[Saved data entries]
━━━━━━━━

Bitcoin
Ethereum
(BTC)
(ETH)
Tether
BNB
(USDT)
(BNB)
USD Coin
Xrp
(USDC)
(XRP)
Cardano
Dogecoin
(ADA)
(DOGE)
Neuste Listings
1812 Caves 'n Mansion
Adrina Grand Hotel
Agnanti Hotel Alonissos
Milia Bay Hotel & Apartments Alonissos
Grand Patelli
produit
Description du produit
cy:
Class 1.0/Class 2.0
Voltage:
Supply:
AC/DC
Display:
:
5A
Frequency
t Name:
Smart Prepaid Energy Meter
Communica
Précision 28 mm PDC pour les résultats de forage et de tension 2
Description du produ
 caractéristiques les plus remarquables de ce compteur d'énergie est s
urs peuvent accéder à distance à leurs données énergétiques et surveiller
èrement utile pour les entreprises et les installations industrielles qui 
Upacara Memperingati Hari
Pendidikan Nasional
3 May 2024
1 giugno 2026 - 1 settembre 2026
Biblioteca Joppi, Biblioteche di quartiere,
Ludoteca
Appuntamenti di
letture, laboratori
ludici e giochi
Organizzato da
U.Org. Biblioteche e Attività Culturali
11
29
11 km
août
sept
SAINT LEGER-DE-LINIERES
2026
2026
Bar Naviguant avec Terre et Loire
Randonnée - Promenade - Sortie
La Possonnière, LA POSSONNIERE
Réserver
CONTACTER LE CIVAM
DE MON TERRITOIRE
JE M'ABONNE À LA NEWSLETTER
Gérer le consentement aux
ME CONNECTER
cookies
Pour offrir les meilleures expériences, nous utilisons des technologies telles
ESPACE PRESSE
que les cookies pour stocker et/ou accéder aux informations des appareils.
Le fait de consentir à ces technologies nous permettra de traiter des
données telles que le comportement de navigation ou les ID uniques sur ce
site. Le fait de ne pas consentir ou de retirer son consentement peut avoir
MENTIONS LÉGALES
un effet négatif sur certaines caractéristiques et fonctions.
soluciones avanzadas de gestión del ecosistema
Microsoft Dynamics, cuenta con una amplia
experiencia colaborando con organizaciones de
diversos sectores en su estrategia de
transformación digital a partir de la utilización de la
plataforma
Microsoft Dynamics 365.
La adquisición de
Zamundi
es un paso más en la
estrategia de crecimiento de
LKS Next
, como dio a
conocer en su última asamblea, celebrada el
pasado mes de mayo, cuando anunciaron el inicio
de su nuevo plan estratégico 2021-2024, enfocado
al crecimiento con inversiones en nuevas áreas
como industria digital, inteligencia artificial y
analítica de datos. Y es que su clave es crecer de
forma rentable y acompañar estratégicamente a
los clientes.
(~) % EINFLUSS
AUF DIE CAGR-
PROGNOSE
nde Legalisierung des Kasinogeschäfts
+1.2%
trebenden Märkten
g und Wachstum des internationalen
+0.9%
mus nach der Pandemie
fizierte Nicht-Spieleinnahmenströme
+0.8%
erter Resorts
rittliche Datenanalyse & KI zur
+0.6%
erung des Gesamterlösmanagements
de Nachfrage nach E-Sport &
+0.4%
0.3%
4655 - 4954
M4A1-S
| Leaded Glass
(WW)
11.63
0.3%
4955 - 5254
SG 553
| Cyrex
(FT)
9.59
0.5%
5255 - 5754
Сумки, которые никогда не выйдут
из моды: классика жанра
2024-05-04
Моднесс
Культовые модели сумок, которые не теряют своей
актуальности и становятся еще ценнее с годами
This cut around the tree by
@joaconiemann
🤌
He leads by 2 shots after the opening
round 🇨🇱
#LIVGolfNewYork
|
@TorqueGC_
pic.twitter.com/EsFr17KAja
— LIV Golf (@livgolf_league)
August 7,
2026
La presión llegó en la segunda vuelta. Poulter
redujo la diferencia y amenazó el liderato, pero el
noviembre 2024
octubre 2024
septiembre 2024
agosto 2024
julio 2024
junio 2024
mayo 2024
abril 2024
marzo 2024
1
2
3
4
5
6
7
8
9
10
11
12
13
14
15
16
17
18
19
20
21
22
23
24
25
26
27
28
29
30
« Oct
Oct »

━━━━━━━━

* **TASK BRIEF**: All lines above with the word "Dynamics" need to be reported.

* **EXERCISE SOLUTION**:
Microsoft Dynamics, cuenta con una amplia
Microsoft Dynamics 365.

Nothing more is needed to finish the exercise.